In our exercise, given that the deformation gradient \( \boldsymbol{F} \) is diagonal, the tensor \( \boldsymbol{C} \) also becomes diagonal, simplifying the calculation of the tensor \( \boldsymbol{G} \) to focusing on diagonal components. The result is a tensor that captures the change in length or deformation along the axis with a non-unity factor—providing an integral measure of the extent to which the material has been distorted from its original form.

Stress fields describe the internal forces that particles of a deforming body exert on each other, and they are crucial to understanding the material's response to deformation. The Piola-Kirchhoff stress tensors are alternative descriptions of stress that are especially useful in the analysis of large deformations, as is the case in this particular exercise.

The first Piola-Kirchhoff stress tensor \( \boldsymbol{P} \) and the second Piola-Kirchhoff stress tensor \( \boldsymbol{\Sigma} \) relate to the material's original configuration and are derived from the Green-St.Venant strain tensor, the deformation gradient, and material constants \( \lambda \) and \( \mu \) as per the St. Venant-Kirchhoff model. These tensors embody the material's ability to resist deformation in its unstressed state and provide critical insights into the mechanical stability of the material under strain. The calculated stress fields serve as the foundation for determining the forces needed to maintain the deformation, as will be analyzed in subsequent calculations concerning the forces on the deformed configuration's faces.

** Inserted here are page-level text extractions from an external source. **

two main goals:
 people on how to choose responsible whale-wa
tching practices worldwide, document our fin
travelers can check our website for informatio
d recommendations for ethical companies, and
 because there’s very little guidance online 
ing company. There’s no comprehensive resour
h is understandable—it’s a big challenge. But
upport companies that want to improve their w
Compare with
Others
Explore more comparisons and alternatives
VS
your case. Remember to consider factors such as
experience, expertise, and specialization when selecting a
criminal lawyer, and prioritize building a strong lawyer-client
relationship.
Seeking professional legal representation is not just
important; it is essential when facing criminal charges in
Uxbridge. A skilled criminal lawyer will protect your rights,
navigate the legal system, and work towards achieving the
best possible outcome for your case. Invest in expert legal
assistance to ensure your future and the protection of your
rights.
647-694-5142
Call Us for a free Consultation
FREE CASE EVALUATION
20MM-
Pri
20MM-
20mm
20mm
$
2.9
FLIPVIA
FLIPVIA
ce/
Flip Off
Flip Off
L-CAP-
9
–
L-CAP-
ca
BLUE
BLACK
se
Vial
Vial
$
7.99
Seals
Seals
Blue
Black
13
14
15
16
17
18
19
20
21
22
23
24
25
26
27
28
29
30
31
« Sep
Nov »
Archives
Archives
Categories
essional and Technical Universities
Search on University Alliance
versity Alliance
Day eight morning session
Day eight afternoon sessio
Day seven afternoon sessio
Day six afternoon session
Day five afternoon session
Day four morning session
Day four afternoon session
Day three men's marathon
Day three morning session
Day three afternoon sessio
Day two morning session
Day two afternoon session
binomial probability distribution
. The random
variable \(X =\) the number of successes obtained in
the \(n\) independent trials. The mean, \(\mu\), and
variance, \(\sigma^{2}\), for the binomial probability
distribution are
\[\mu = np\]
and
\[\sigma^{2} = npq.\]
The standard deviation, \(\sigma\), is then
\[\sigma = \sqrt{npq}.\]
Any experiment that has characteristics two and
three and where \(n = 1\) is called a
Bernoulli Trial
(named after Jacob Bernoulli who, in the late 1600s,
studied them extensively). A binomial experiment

The Cauchy stress tensor, \( \boldsymbol{S}_m \), is pivotal in the field of continuum mechanics for materials experiencing small deformations and plays a vital role in determining the actual forces experienced within the material. It is related to the first Piola-Kirchhoff stress tensor by the equation \( \boldsymbol{S}_m = \frac{1}{\det(\boldsymbol{F})}\boldsymbol{P}\boldsymbol{F}^\top \) where \( \det(\boldsymbol{F}) \) is the determinant of the deformation gradient and represents the change in volume caused by deformation.

Practically, the Cauchy stress tensor provides a means of computing the force per unit area on any imagined cut through the material and is directly applicable to engineering problems. In the scenario we're analyzing, understanding the Cauchy stress tensor allows us to determine the distributions of force that act on the surfaces of the deformed body—facilitating the assessment of whether the solid can maintain its integrity or if it will yield to the applied stresses.